▸ PERTANYAAN MATERI
**a)** Menurut teks tentang suku bunga dan inflasi, hingga berapa basis poin Bank Indonesia diperkirakan menaikkan suku bunga dalam satu tahun ke depan?
**b)** Tentukan apakah setiap pernyataan berikut sesuai dengan teks tentang suku bunga dan inflasi. Jawab ya atau tidak dan kutip kata-kata teks yang menjadi penentunya. (i) Kondisi resesi berdampak positif bagi emiten yang banyak ekspor. (ii) Herman memperkirakan indeks harga konsumen naik ke kisaran 6–7 persen dari sebelumnya 4–5 persen. (iii) Inflasi diperkirakan terus naik sepanjang tahun depan.
**c)** Lanjutkan teks tentang suku bunga dan inflasi mulai setelah kalimat terakhirnya.

▸ TEKS SUMBER
━━━━━━━━
Lebih lanjut, Fanny menjelaskan dampak resesi saat ini terasa pada nilai tukar Rupiah terhadap dolar AS. Kondisi ini berdampak positif untuk perusahaan atau emiten yang banyak ekspor. Sebaliknya, kondisi ini tak menguntungkan bagi emiten yang banyak impor dan memiliki utang tinggi karena ada tren kenaikan suku bunga.
"Kondisi ini negatif untuk perusahaan yang banyak impor dan tingkat hutang tinggi. Terutama potensi suku bunga naik masih ada, otomatis perusahaan yang memiliki hutang apalagi dengan bunga floating (bukan fix rate), akan terkena dampaknya,” jelas Fanny.
Suku Bunga Naik, Inflasi Bakal Sentuh hingga 7 Persen
Sebelumnya, Bank Indonesia (BI) diperkirakan bakal menaikkan suku bunga hingga 200 bps dalam satu tahun ke depan. Hal ini menyusul inflasi yang diperkirakan masih tinggi hingga tahun depan.
Head of Research/Portfolio Manager PT Ashmore Asset Management Indonesia Tbk (AMOR), Herman Koeswanto CFA memperkirakan, kenaikan harga BBM sebesar 30 persen turut andil dalam angka inflasi setahun ke depan.
"Kalau dari perhitungan kita, estimasi dampak dari kenaikkan BBM 30 persen bisa menambah 150–200 bps ke baseline dari ekspektasi inflasi. Sementara estimasi kita pada indeks harga konsumen (consumer price index/CPI) akan naik di kisaran 6-7 persen dari tadinya 4–5 persen,” terang Herman dalam Money Buzz, Selasa (13/9/2022).
Herman menambahkan, tren kenaikan inflasi ini merujuk pada base effect yang akan terus naik sampai dengan paruh pertama tahun depan. Kemudian pada paruh selanjutnya akan mulai landai dan kembali pada kisaran 4 persen. Bersamaan dengan itu, bank sentral, termasuk Bank Indonesia (BI) mengambil kebijakan untuk menyesuaikan suku bunga demi meredam inflasi.
━━━━━━━━
▸ DATA MASUKAN

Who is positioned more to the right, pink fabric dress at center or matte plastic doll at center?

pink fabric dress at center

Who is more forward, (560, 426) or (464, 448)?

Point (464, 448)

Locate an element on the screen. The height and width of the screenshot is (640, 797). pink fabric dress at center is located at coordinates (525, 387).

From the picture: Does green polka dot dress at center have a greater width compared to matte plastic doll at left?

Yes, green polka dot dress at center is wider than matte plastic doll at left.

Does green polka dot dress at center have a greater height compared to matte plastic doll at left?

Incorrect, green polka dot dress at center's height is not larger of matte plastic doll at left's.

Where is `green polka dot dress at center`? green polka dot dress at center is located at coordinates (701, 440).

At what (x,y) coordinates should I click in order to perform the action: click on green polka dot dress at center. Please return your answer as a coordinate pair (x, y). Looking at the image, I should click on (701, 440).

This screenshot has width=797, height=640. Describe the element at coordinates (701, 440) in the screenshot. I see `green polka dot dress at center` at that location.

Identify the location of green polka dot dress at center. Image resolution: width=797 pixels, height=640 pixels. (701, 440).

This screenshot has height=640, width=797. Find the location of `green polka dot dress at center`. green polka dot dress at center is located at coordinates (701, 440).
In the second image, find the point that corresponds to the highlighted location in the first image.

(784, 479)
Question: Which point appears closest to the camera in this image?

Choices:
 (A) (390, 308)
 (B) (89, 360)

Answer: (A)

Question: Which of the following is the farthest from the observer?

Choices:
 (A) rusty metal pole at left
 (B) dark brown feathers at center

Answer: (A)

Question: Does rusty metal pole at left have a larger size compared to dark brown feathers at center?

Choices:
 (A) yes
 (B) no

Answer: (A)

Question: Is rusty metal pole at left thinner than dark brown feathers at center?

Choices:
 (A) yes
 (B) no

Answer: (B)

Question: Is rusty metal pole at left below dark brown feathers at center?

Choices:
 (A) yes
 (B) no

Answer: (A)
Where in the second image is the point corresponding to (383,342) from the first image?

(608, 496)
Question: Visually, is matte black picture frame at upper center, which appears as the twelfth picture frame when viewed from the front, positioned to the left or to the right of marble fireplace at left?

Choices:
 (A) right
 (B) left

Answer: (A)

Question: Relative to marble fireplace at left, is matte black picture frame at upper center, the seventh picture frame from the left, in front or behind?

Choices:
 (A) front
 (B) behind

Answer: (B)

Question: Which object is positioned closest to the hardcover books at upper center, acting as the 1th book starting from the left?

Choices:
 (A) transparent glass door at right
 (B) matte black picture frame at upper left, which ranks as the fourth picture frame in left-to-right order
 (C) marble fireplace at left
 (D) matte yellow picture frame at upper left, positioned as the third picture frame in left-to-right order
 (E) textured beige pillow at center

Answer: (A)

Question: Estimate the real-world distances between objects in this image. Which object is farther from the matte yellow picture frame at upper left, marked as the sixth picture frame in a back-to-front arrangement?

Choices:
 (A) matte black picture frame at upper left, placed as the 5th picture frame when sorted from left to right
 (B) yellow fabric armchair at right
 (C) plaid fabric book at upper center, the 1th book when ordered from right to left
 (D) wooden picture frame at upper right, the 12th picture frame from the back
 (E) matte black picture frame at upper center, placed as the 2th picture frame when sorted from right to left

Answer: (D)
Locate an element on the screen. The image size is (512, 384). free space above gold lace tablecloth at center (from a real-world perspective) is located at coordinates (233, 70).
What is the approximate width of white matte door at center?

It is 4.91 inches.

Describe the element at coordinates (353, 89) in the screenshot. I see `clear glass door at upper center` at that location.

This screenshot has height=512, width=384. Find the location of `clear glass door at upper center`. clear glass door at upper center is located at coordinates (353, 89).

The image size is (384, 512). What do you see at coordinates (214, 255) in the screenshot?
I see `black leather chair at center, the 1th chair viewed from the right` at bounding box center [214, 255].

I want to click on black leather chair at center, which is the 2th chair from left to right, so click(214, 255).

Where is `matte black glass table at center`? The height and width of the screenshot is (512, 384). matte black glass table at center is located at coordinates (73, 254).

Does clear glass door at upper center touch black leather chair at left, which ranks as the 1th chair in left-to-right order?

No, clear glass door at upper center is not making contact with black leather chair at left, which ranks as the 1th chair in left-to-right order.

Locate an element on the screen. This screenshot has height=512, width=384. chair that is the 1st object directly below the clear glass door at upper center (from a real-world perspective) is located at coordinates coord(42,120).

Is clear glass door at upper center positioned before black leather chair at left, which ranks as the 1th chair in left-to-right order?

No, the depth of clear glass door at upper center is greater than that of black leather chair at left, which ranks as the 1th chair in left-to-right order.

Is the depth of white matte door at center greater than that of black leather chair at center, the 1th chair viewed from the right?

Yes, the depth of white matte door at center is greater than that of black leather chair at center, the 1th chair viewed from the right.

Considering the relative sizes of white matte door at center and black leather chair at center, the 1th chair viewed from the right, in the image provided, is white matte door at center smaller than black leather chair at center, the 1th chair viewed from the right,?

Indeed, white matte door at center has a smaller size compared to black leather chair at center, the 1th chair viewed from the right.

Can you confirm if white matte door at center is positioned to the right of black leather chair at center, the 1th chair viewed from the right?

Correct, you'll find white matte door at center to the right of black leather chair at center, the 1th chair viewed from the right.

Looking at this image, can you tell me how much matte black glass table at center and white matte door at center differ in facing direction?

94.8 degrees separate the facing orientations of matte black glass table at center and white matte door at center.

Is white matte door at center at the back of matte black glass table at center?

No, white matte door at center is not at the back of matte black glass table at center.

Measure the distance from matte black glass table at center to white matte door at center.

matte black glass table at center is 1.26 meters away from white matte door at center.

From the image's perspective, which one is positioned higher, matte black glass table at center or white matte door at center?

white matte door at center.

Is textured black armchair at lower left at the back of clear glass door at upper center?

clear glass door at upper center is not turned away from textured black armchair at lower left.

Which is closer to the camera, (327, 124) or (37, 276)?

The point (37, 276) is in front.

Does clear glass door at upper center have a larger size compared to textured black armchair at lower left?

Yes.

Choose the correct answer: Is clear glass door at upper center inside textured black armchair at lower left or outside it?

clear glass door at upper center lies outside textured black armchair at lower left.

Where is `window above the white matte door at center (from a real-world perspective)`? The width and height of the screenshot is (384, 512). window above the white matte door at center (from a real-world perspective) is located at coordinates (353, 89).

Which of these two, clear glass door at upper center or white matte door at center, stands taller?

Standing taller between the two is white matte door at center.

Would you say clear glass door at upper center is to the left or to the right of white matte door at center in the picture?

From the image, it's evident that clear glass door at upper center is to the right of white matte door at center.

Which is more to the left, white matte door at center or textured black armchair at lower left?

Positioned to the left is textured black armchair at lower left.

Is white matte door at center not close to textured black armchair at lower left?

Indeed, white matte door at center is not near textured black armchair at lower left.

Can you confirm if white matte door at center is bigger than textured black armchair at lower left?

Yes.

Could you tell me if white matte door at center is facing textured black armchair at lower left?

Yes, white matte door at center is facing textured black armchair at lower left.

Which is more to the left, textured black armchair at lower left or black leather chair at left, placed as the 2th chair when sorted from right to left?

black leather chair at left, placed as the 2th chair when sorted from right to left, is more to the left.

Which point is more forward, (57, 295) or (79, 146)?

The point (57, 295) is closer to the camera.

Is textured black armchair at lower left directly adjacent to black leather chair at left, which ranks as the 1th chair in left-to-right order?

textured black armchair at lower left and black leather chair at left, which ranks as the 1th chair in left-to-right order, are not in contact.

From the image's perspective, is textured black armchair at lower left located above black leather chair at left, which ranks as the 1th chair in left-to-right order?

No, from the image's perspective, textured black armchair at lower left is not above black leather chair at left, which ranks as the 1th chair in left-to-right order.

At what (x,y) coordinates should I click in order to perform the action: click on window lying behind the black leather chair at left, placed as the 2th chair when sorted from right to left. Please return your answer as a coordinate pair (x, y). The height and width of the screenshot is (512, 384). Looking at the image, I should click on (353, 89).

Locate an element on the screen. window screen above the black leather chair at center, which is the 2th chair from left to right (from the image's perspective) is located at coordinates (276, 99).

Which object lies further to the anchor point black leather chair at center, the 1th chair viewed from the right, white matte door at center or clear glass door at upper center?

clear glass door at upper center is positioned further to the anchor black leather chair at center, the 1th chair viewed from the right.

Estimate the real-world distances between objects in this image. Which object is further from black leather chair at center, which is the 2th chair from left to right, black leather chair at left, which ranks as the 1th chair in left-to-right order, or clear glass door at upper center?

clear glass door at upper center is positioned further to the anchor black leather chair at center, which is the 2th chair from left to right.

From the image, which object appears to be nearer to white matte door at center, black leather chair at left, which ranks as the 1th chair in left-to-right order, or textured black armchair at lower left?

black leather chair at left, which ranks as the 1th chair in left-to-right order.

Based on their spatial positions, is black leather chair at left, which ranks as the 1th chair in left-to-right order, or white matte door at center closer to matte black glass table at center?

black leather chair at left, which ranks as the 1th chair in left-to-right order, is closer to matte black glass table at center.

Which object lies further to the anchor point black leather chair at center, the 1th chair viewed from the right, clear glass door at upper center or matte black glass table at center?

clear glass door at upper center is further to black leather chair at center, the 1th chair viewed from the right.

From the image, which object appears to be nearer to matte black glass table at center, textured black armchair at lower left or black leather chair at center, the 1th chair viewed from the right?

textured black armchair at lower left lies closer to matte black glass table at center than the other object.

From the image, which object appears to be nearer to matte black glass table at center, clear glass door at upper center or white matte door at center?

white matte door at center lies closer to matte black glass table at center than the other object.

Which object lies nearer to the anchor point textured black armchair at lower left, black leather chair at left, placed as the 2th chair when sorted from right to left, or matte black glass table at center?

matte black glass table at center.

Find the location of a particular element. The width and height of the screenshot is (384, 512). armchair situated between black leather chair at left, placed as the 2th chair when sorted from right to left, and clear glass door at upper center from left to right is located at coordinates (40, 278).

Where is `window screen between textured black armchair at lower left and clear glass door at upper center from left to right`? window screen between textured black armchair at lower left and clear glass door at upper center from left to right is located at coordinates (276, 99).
━━━━━━━━
▸ KUNCI JAWABAN
**a)** Hingga 200 bps.

**b)**
(i) Ya: "Kondisi ini berdampak positif untuk perusahaan atau emiten yang banyak ekspor."
(ii) Ya: "estimasi kita pada indeks harga konsumen (consumer price index/CPI) akan naik di kisaran 6-7 persen dari tadinya 4–5 persen"
(iii) Tidak: "base effect yang akan terus naik sampai dengan paruh pertama tahun depan. Kemudian pada paruh selanjutnya akan mulai landai dan kembali pada kisaran 4 persen."

**c)**
Hermat mengatakan, untuk menjaga kebijakan moneter itu supaya dianggap lebih pruden, bank sentral harus menjaga jarak antara obligasi Indonesia dan imbal hasil obligasi AS. Bank sentral juga akan mempertimbangkan penyesuaian suku bunga merujuk pada perkembangan inflasi.
“Namun pada akhirnya ini akan kembali pada supply dan demand di pasar obligasi. Kita memang sudah memperkirakan bahwa BI akan menaikkan dalam 1 tahun ke depan itu minimal 150 sampai 200 bps untuk mempertahankan spread yang tadi,” imbuh Herman.
Advertisement
Saat Inflasi Tinggi Jadi Perhatian Global, Apa Penyebabnya?
Belum pulih dari pandemi COVID-19, dunia kini tengah dilanda inflasi global. Secara garis besar, Head of Research / Portfolio Manager PT Ashmore Asset Management Indonesia Tbk (AMOR), Herman Koeswanto, CFA menerangkan inflasi ini disebabkan tidak seimbangnya persediaan (supply) dan demand (permintaan).
Di tengah tren pemulihan ekonomi, Herman mencermati adanya pertumbuhan permintaan. Asal tahu saja, pemerintah di banyak negara menggulirkan stimulus jumbo untuk menjaga daya beli masyarakat selama krisis. Kebijakan itu turut mendorong tingginya permintaan saat ekonomi dibuka.
"Saat terjadi pembukaan ekonomi, orang-orang mau belanja, traveling. Jadinya supply dan demand tidak belance, demand-nya loncat tinggi, tapi supply nya tidak loncat," kata Herman dalam Money Buzz, Selasa (13/9/2022).
Saat pandemi COVID-19 berlangsung, Herman mencermati adanya adopsi digital yang masif. Hal ini turut membuka literasi mengenai investasi sebagai salah satu upaya untuk tetap memiliki aset ketika krisis. Sehingga jumlah investor ritel di banyak negara tumbuh signifikan selama periode itu.
Adopsi Digital yang Masif
"Sejak Covid, retail investor di mana-mana naik mendominasi pasar. Itu sebabkan banyak orang yang bisa mengerti bagaimana menangani krisis. Sementara dari sisi supply belum kembali normal," imbuh dia.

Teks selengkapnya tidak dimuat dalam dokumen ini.